Jessica and Nick's reality show was the beginning of Simpson's new strategy for selling records: get them to buy the person and they will soon buy the music.
Simpson believes a song doesn't sell records, people sell records.
"People are saying I want someone that I can relate to. Someone I can touch feel and smell. ... Ultimately, people buy records because they love the star," Simpson said.
In Jessica's case, making her "real" meant letting cameras documenting her life the good, the bad, even the seemingly stupid.
Jessica said she wasn't nervous about it, because she thought it was going to be a sort of documentary. "Then I saw the first episode and I was like, oh no. This is gonna go in a completely different direction," she said.
So far the direction has been up.

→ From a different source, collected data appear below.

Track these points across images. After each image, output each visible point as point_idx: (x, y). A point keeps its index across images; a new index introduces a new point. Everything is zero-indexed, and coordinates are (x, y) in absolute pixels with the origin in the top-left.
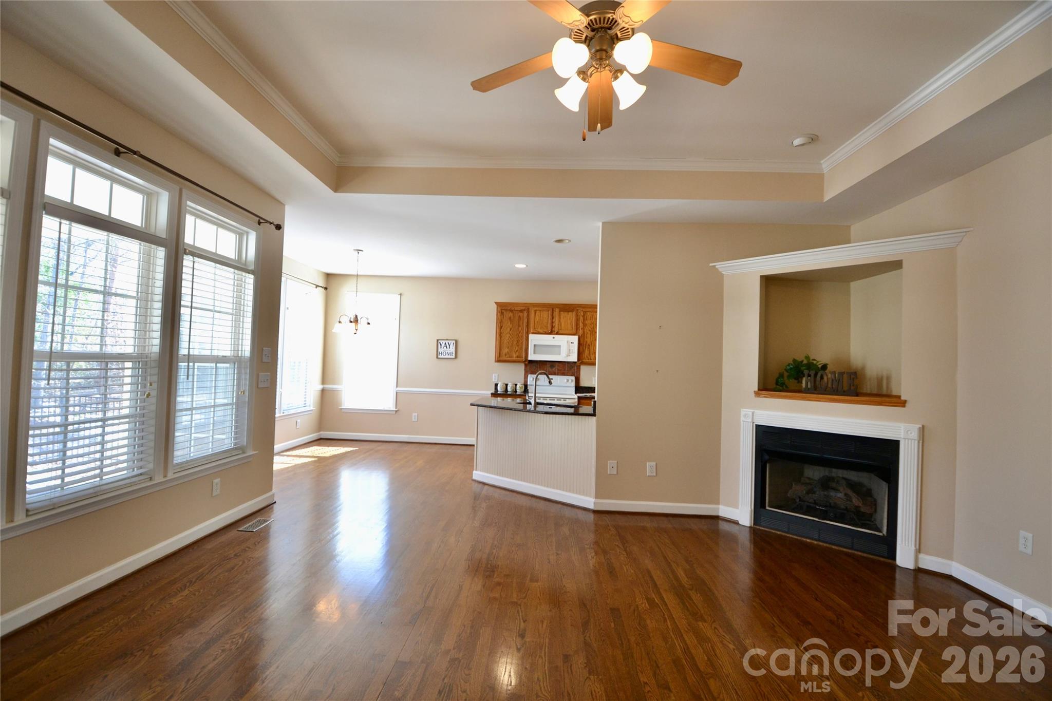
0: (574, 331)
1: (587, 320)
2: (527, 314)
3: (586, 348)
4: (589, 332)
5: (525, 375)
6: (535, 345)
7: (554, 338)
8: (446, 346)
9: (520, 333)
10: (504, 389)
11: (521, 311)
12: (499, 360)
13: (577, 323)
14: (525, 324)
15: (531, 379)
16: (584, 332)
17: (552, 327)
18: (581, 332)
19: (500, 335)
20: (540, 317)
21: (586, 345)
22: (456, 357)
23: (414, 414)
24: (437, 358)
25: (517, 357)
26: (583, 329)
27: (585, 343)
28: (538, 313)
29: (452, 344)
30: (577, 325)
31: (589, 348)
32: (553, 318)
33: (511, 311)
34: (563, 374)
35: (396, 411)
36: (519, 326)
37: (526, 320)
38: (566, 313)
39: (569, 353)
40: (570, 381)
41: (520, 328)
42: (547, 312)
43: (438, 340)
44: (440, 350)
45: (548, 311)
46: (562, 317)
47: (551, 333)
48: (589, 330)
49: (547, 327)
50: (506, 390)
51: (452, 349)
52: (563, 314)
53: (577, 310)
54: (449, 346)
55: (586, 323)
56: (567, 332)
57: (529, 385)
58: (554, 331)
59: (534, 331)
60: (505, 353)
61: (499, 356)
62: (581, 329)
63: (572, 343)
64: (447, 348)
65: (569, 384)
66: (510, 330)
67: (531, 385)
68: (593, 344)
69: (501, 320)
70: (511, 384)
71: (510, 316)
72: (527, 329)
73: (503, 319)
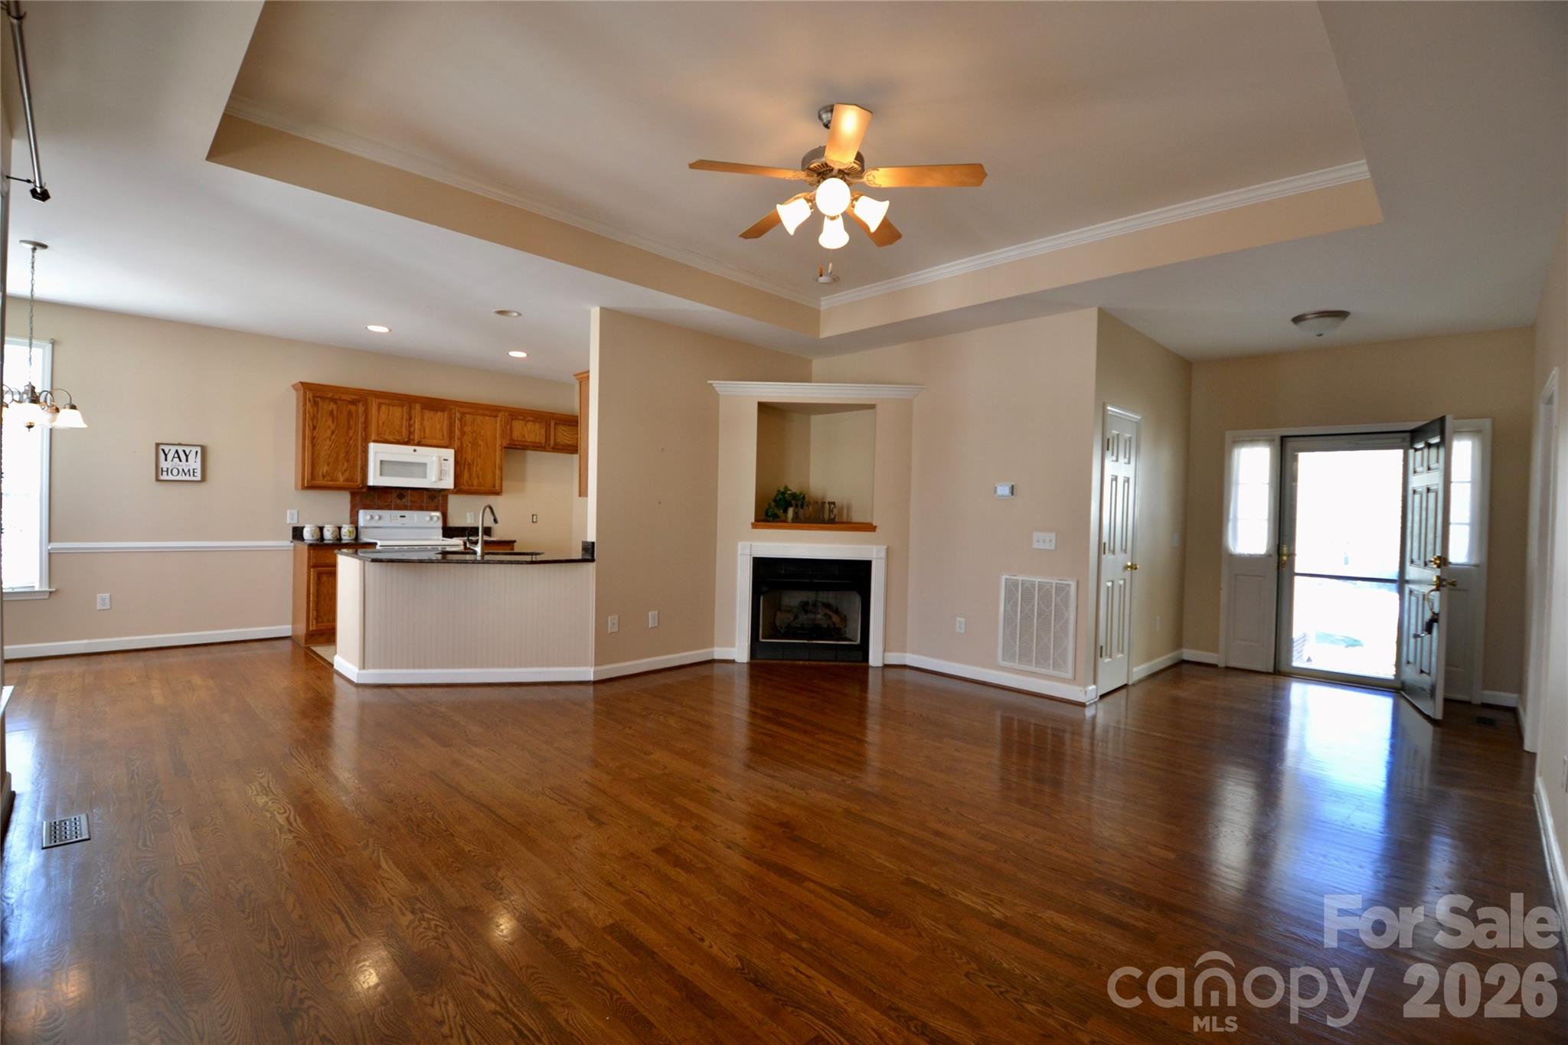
0: (446, 442)
1: (465, 425)
2: (363, 409)
3: (466, 467)
4: (470, 445)
5: (352, 511)
6: (380, 462)
7: (415, 451)
8: (179, 457)
9: (351, 438)
10: (317, 535)
11: (353, 402)
12: (309, 485)
13: (450, 430)
14: (360, 426)
15: (364, 517)
16: (462, 444)
18: (457, 443)
19: (312, 442)
20: (388, 415)
21: (465, 463)
22: (204, 478)
23: (100, 596)
24: (157, 480)
25: (347, 480)
26: (460, 439)
27: (463, 461)
28: (384, 408)
29: (193, 453)
30: (451, 432)
31: (469, 469)
32: (410, 419)
33: (335, 401)
34: (421, 509)
35: (48, 593)
36: (349, 428)
37: (362, 419)
38: (432, 413)
39: (441, 474)
40: (435, 519)
41: (351, 433)
42: (400, 409)
43: (158, 445)
44: (164, 465)
45: (403, 407)
46: (425, 418)
47: (407, 443)
48: (470, 442)
49: (401, 433)
50: (322, 538)
51: (195, 463)
52: (428, 414)
53: (451, 409)
54: (187, 456)
55: (465, 429)
56: (434, 442)
57: (363, 527)
58: (414, 440)
59: (376, 439)
60: (323, 473)
61: (310, 477)
62: (458, 439)
63: (445, 460)
64: (180, 461)
65: (435, 525)
66: (333, 433)
67: (366, 528)
68: (475, 463)
69: (314, 416)
70: (331, 530)
71: (330, 409)
72: (364, 434)
73: (318, 414)
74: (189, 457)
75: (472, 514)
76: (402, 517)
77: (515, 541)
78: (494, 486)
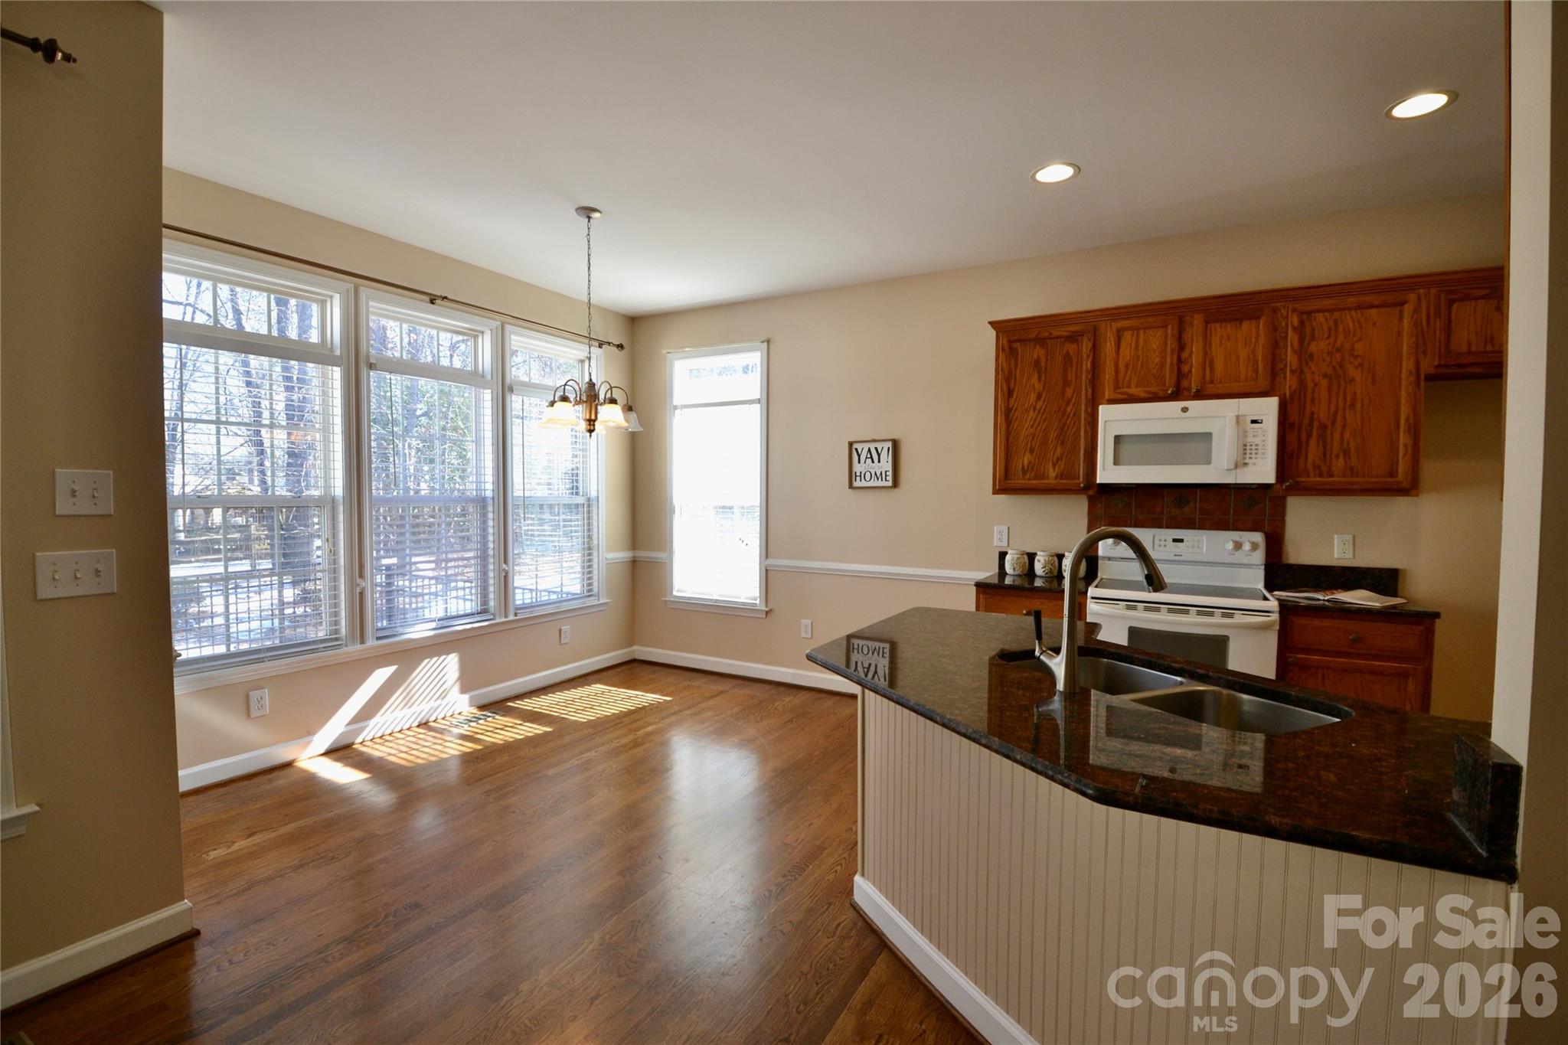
0: (1263, 383)
1: (1313, 338)
2: (1090, 345)
3: (1309, 436)
4: (1324, 383)
5: (1087, 534)
6: (1118, 439)
7: (1185, 410)
8: (871, 457)
9: (1068, 405)
10: (1023, 569)
11: (1073, 338)
12: (1006, 483)
13: (1274, 355)
14: (1084, 378)
16: (1302, 383)
17: (1180, 375)
18: (1289, 383)
19: (1007, 417)
20: (1136, 348)
21: (1311, 424)
22: (896, 484)
23: (804, 621)
24: (851, 486)
25: (1060, 476)
26: (1299, 372)
27: (1306, 420)
28: (1127, 336)
29: (885, 450)
30: (1275, 360)
31: (1322, 437)
32: (1181, 347)
33: (1040, 341)
34: (1222, 525)
35: (767, 612)
36: (1066, 383)
37: (1087, 364)
38: (1229, 328)
39: (1244, 455)
40: (1247, 547)
41: (1069, 392)
42: (1160, 332)
43: (851, 444)
44: (858, 468)
45: (1165, 327)
46: (1215, 340)
47: (1175, 397)
48: (1325, 375)
49: (1160, 379)
50: (1030, 573)
51: (886, 464)
52: (1219, 331)
53: (1275, 311)
54: (879, 455)
55: (1313, 348)
56: (1236, 387)
57: (1104, 558)
58: (1189, 389)
59: (1114, 396)
60: (1023, 467)
61: (1003, 477)
62: (1293, 372)
63: (1254, 422)
64: (873, 462)
65: (1246, 561)
66: (1039, 398)
67: (1109, 559)
68: (1339, 425)
69: (1010, 372)
70: (1042, 561)
71: (1035, 357)
72: (1090, 391)
73: (1016, 367)
74: (881, 456)
75: (1349, 537)
76: (1175, 540)
77: (1437, 615)
78: (1392, 473)
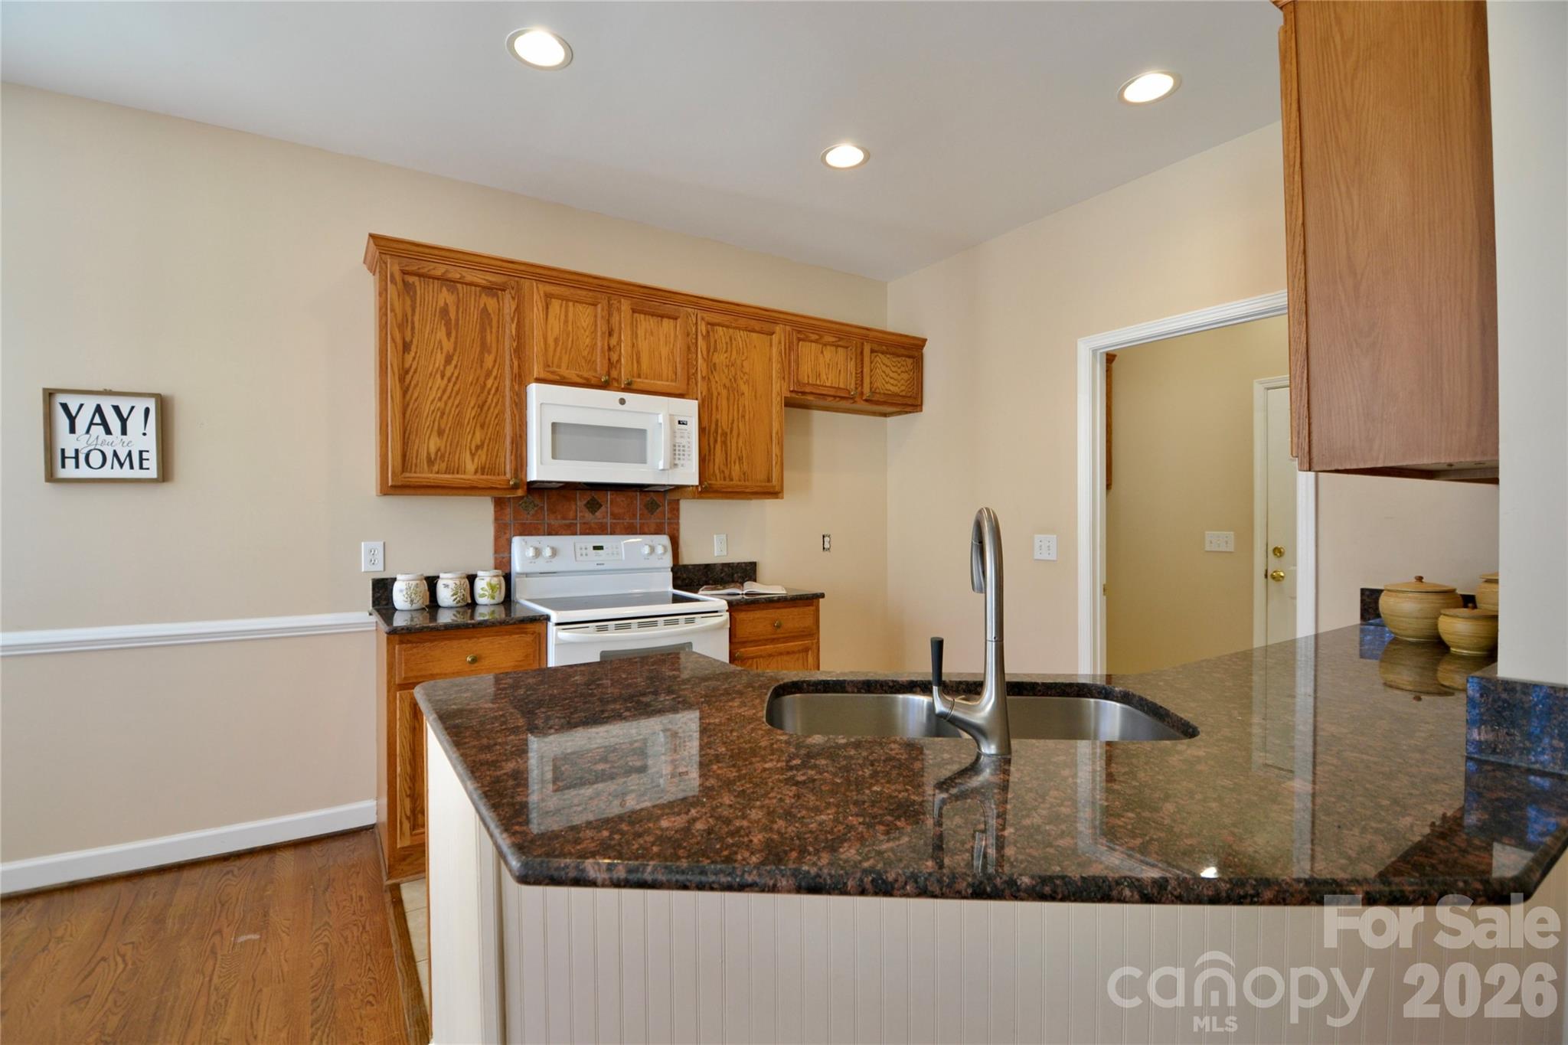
0: (682, 385)
1: (716, 349)
2: (513, 306)
3: (716, 441)
4: (724, 392)
5: (497, 539)
6: (554, 425)
7: (622, 401)
8: (104, 423)
9: (488, 374)
10: (422, 600)
11: (491, 290)
13: (688, 359)
14: (508, 344)
15: (522, 551)
16: (709, 390)
17: (611, 365)
18: (701, 387)
19: (402, 380)
20: (566, 322)
21: (716, 432)
22: (165, 474)
24: (51, 477)
25: (482, 470)
26: (708, 379)
27: (714, 427)
28: (556, 304)
29: (139, 414)
30: (689, 364)
31: (724, 443)
32: (611, 334)
33: (448, 283)
37: (511, 330)
38: (652, 323)
39: (675, 456)
40: (660, 550)
41: (489, 360)
42: (590, 310)
43: (49, 393)
44: (67, 443)
45: (595, 305)
46: (641, 332)
47: (604, 386)
48: (724, 387)
49: (591, 363)
51: (142, 437)
52: (646, 324)
53: (688, 314)
54: (124, 422)
55: (716, 358)
56: (660, 384)
57: (520, 574)
58: (618, 380)
59: (542, 375)
60: (428, 454)
61: (399, 468)
62: (703, 378)
63: (679, 423)
64: (108, 432)
65: (658, 564)
66: (448, 360)
67: (527, 575)
68: (735, 433)
69: (405, 315)
70: (451, 583)
71: (441, 303)
72: (516, 363)
73: (413, 314)
74: (129, 423)
75: (724, 537)
76: (596, 548)
77: (822, 596)
78: (769, 480)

Since the newlyweds began airing on MTV, sales of Jessica's albums have soared. She has also turned up everywhere -- her own variety show, award shows, television commercials, even on Donald Trump's "The Apprentice."

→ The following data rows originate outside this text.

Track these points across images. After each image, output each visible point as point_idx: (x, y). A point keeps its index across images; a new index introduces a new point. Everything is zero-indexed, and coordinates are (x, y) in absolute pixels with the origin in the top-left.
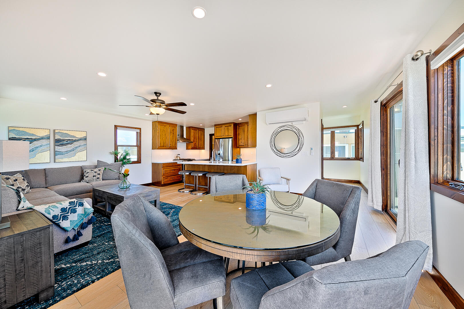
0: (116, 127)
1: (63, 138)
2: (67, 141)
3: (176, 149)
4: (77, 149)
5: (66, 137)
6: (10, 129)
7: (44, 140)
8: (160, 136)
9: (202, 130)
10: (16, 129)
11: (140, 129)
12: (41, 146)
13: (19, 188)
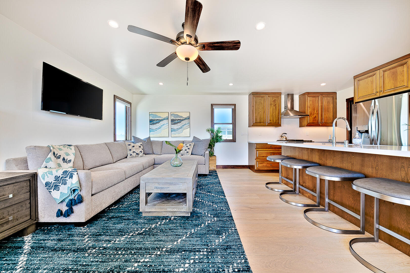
1: (175, 119)
2: (178, 121)
3: (280, 125)
4: (184, 126)
5: (177, 117)
6: (150, 113)
7: (165, 121)
8: (256, 109)
9: (333, 95)
10: (153, 113)
11: (235, 105)
12: (164, 125)
13: (134, 152)
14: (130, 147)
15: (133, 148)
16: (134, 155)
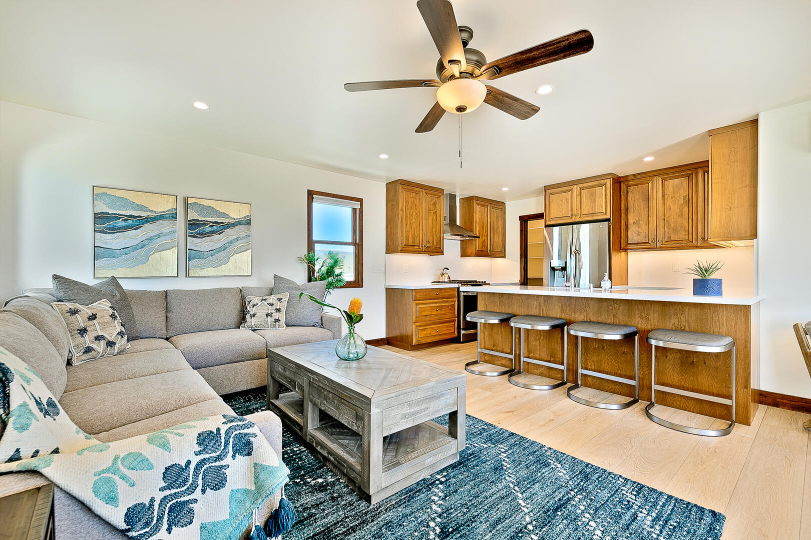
0: (311, 194)
1: (203, 219)
2: (212, 226)
3: (442, 253)
4: (233, 245)
5: (210, 215)
6: (97, 191)
7: (165, 222)
8: (406, 217)
9: (499, 205)
10: (109, 192)
11: (361, 200)
12: (159, 236)
13: (98, 338)
14: (80, 320)
15: (91, 323)
16: (100, 347)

And, for now at least, Simpson's not worried about over-exposure.
"I think over-exposure is when people believe your story's not true. You're hawking every product in the world you supposedly love and people begin to go 'Oh, there's no way you love all that,' " Simpson said.
"They're absolutely over-exposed but I do think that they're choosing not to risk not getting everything they can right now," Coniff said.
"If you're trying to make as much money as you can right now the best way to do that is to over-expose yourself," Coniff said.
Jessica's reality show was so successful that when her little sister wanted to launch her own music career, Simpson made a deal with MTV for what might be described as a spin-off of the newlyweds -- "The Ashlee Simpson Show."
But cynics out there say are saying Simpson simply created Ashlee as the "anti-Jessica" -- dying her hair brown and giving her an edgier style.
Simpson isn't put off by the skeptics. He's got faith in his daughter's pop potential. "You can have all the hype and all the press and the record's not good, doesn't matter," Simpson said.
But is Simpson pushing his daughter too hard?
"Ashlee was really stressed out on 'Saturday Night Live' and that begs the question of is she being pushed too far, too fast. Is this actually too much for her to handle? 'Cause she clearly couldn't handle it," Coniff said.
Simpson knows that the life expectancy of a pop star's career is increasingly short and that her gaffe on SNL may have made Ashlee's even shorter. But the Baptist preacher he once was tries to remain philosophical.
"None of us are guaranteed tomorrow. So in one sense we have to live everyday and grab all of life that you can get and do all that you think you're capable of doing that day and let tomorrow worry about itself."